The isomorphism problem
Given two graphs, are they isomorphic? This sounds simple for small graphs but is surprisingly hard: there is no known polynomial-time algorithm for general graphs. For GNNs, the question becomes: can this architecture produce different outputs for two non-isomorphic graphs? If not, the model cannot leverage the structural difference for prediction.
The Weisfeiler-Leman test
The 1-WL test is an iterative color refinement algorithm:
- Initialize: assign each node the same color (or its degree as initial color)
- Iterate: each node's new color = hash(own color, sorted multiset of neighbors' colors)

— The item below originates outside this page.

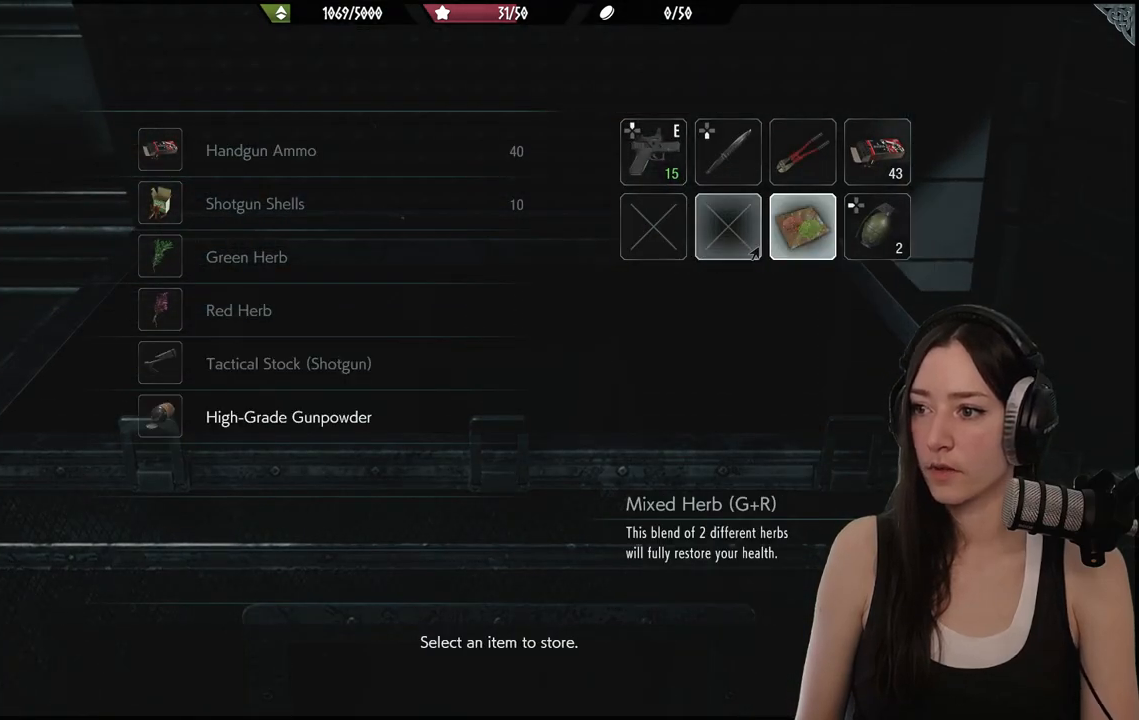
{"buttons": [], "left_stick": "center", "right_stick": "center", "events": [[100, "DPAD_RIGHT", "up"], [400, "DPAD_UP", "down"], [500, "DPAD_UP", "up"]]}
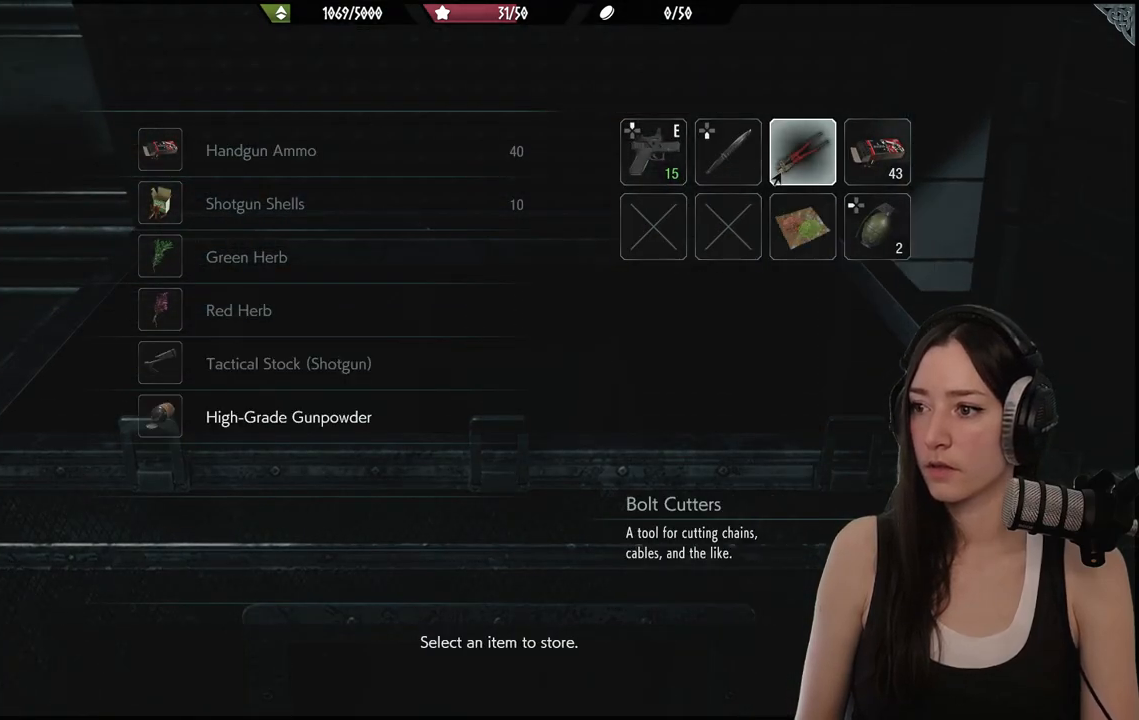
{"buttons": ["DPAD_DOWN"], "left_stick": "center", "right_stick": "center", "events": [[183, "DPAD_RIGHT", "down"], [300, "DPAD_RIGHT", "up"], [467, "DPAD_DOWN", "down"]]}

- Compare: if the sorted multiset of all colors differs between two graphs, they are non-isomorphic
- Repeat until colors stabilize
If the 1-WL test declares two graphs “potentially isomorphic,” they might still be non-isomorphic. The test has false negatives: it cannot distinguish some non-isomorphic graphs, particularly certain regular graphs where all nodes have the same degree.

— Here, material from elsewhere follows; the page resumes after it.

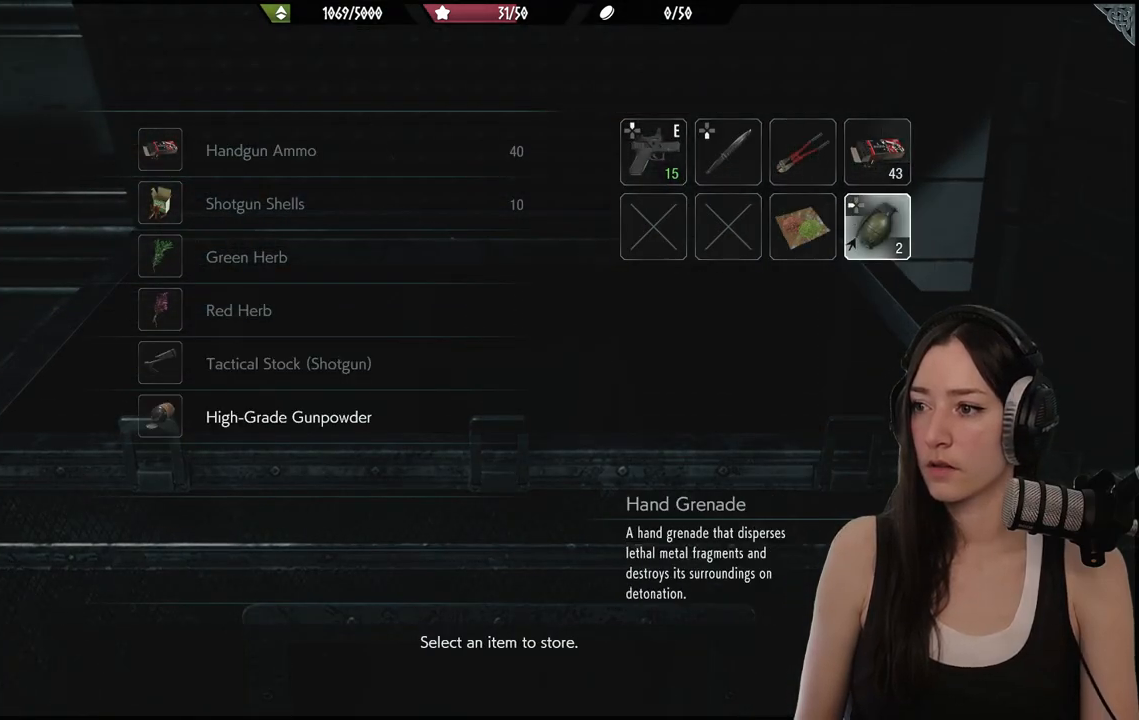
{"buttons": [], "left_stick": "center", "right_stick": "center", "events": [[50, "DPAD_DOWN", "up"], [183, "DPAD_LEFT", "down"], [267, "DPAD_LEFT", "up"]]}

GIN: achieving the ceiling
Most GNN layers do not reach the 1-WL ceiling. GCN uses mean aggregation, which loses information about multiset size (it cannot distinguish a node with 3 neighbors all having feature 1 from a node with 1 neighbor with feature 1). GraphSAGE with max aggregation loses even more.

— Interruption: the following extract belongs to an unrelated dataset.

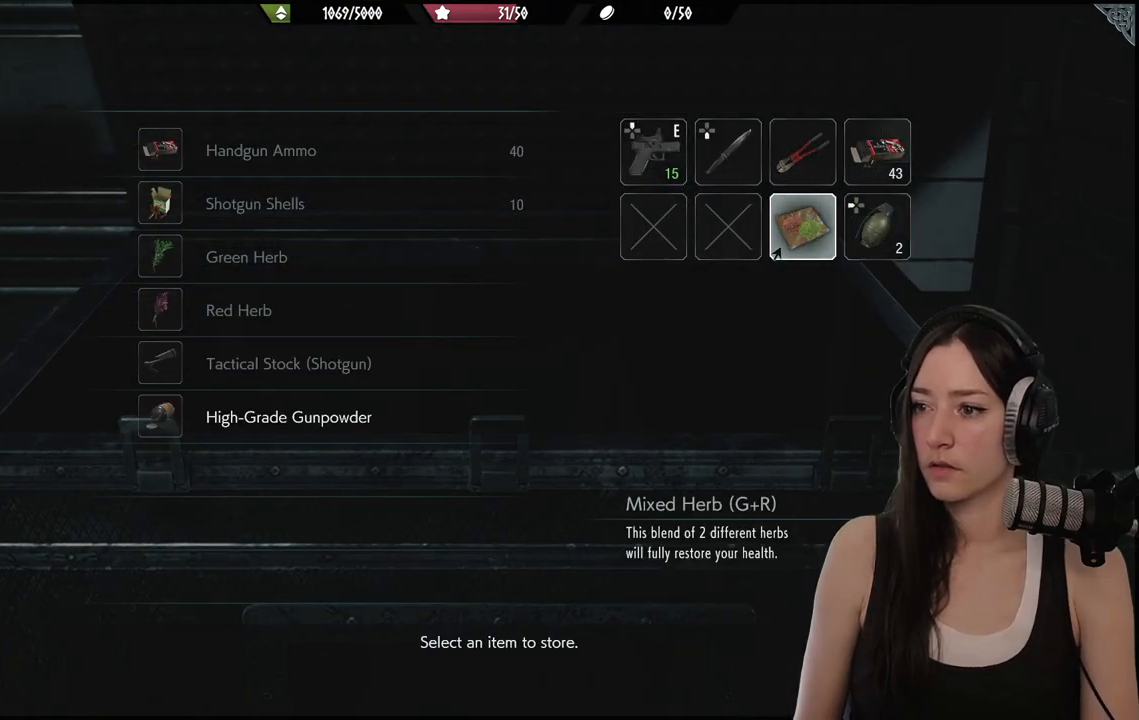
{"buttons": ["B"], "left_stick": "center", "right_stick": "center", "events": [[433, "B", "down"]]}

GIN (Graph Isomorphism Network) is designed to match the 1-WL ceiling:
- Sum aggregation: preserves the full multiset of neighbor features (including multiplicity). Sum is the only standard aggregation that is injective for multisets.
- MLP update: an MLP (not a linear layer) ensures the update function is injective. This preserves the distinction between different aggregated messages.
- Epsilon parameter: a learnable weight on the self-loop ensures the node's own features can be weighted differently from the aggregated neighbors.
Why expressiveness matters in practice
Consider two molecular graphs that are non-isomorphic but differ only in the arrangement of atoms in a ring:
- Molecule A: cyclohexane (single 6-membered ring)
- Molecule B: two fused 3-membered rings
Both have the same number of atoms and bonds. Both are 2-regular (every atom has degree 2). The 1-WL test (and therefore standard GNNs) cannot distinguish them. A GCN would assign both molecules the same graph embedding, even though their chemical properties are completely different.
For drug discovery, this indistinguishability is a real limitation. Graph transformers and higher-order GNNs overcome it.
Beyond 1-WL: higher-order expressiveness
Several approaches exceed the 1-WL ceiling:
- k-WL and k-FWL: operate on k-tuples of nodes instead of individual nodes. More expressive but exponentially more expensive (O(N^k) complexity).
- Graph transformers: global attention can capture structural patterns that local message passing misses. Structural positional encodings (Laplacian eigenvectors) provide information beyond what 1-WL computes.
- Subgraph GNNs: process collections of subgraphs around each node, providing additional structural information.
- Random features: adding random node features breaks symmetries that 1-WL preserves, increasing expressiveness at the cost of determinism.